I’ve participated in many photo shoots, always as writer, there to make sure the food looks the way it is supposed to. For this latest, however, I was not just the writer of the book, the creator of many of the recipes, the boss of the photo list, the procurer of ingredients, but the cook, the stylist, and yes, the cleaner-upper.
It’s a big job. But thanks to the photographer, Francis Hammond, widely known for his stylish and elegant books, it was one of the most fun jobs I’ve done. Seriously. Francis and I have collaborated on many an article, as comfortable tramping through pastures in the wilds of the Auvergne to get interviews and photos of cattle farmers and cheese makers as we are styling plates and pretending that a rainy day isn’t. He peppers the day with silly jokes; I laugh at them, and a good time is had by all.
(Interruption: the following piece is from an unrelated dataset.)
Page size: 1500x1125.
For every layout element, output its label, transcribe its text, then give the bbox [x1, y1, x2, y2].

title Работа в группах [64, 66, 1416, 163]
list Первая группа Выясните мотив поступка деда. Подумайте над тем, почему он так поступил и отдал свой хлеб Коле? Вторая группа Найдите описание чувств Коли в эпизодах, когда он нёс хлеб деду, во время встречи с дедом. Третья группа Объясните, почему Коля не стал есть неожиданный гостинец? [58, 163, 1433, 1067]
Last week we finished up a photo shoot for my upcoming book, FRENCH GRILL. Our goal was seven to ten full-fledged plate shots a day, which is ambitious. But an advantage to having worked much together is that we know what we can do.
I’m fast in the kitchen, but of course the grill will only go as quickly as it wants to, so that was the unpredictable part of the project. Francis is a professional and while he’ll adjust and focus and shift and nudge until it makes you crazy, when he gets the shot, it’s gotten and we move along. And as the days got shorter our job got, in some senses, easier because we had to quit at 7:30. No matter what.
One thing about shooting a cookbook is there is just so much food involved. This meant that at days’ end there might be a roast chicken, a shoulder of lamb, slices of sweet grilled squash or even sweeter eggplant. One day there was enough pork to make a pig, perfectly crisp potatoes, carrots sweet as candy, fillets of salmon, perfectly grilled oysters…all just waiting to be tasted. Because of course we don’t really take time for lunch; how can you when the light is available for a finite moment, and you’ve got the bar placed so high?
Oh, we snacked plenty – the grilled poundcake is too good to miss, and the perfectly tender pears that go with it just have to be eaten warm from the photo, as do the oysters that keep their warmth through the variations we shot – but it wasn’t until days end that we sat down for a meal. This meant we began early, but an early start is always a good one.
The choice of what to focus on was Pantagruelian – would it be the lamb, redolent of lemon zest and garlic? Or the salmon, with its buttery tarragon sauce? Or the chicken, bursting with citrus and rosemary? Or the fragrant choucroute that offered, among other things, crisp and smoky chunks of bacon? Or Dinner in Fifteen?
Our choice was, inevitably, the most freshly grilled morsels. And while I’d tried everything many times over, tasting them on the heels of a photo shoot, with someone who has eaten in the finest restaurants of the land, was a whole new experience. I knew the recipes more intimately because I’d not only made them taste good but look good too. And Francis was a happy and appreciative public, the books’ first. Stay Tuned.
DINNER IN FIFTEEN – SAUSAGES, VEGETABLES AND GARDEN HERBS
Don’t we all wish for recipes like this, something quick and gorgeous, a little wild and lively, that goes together in no time at all?! I know I do, and this is what I turn to. It’s so easy, so pretty, and so seasonally perfect because it takes best advantage of the lively vegetables of summer’s end. I make sure to always have rose chilling, and it goes perfectly with this dish.
ASTUCES: If you don’t have a plancha, you can cook the vegetables in a cast-iron skillet, and the sausages right on the grill. I suggest using Aidells sausages www.aidells.com or any artisanally made sausages that contain real ingredients.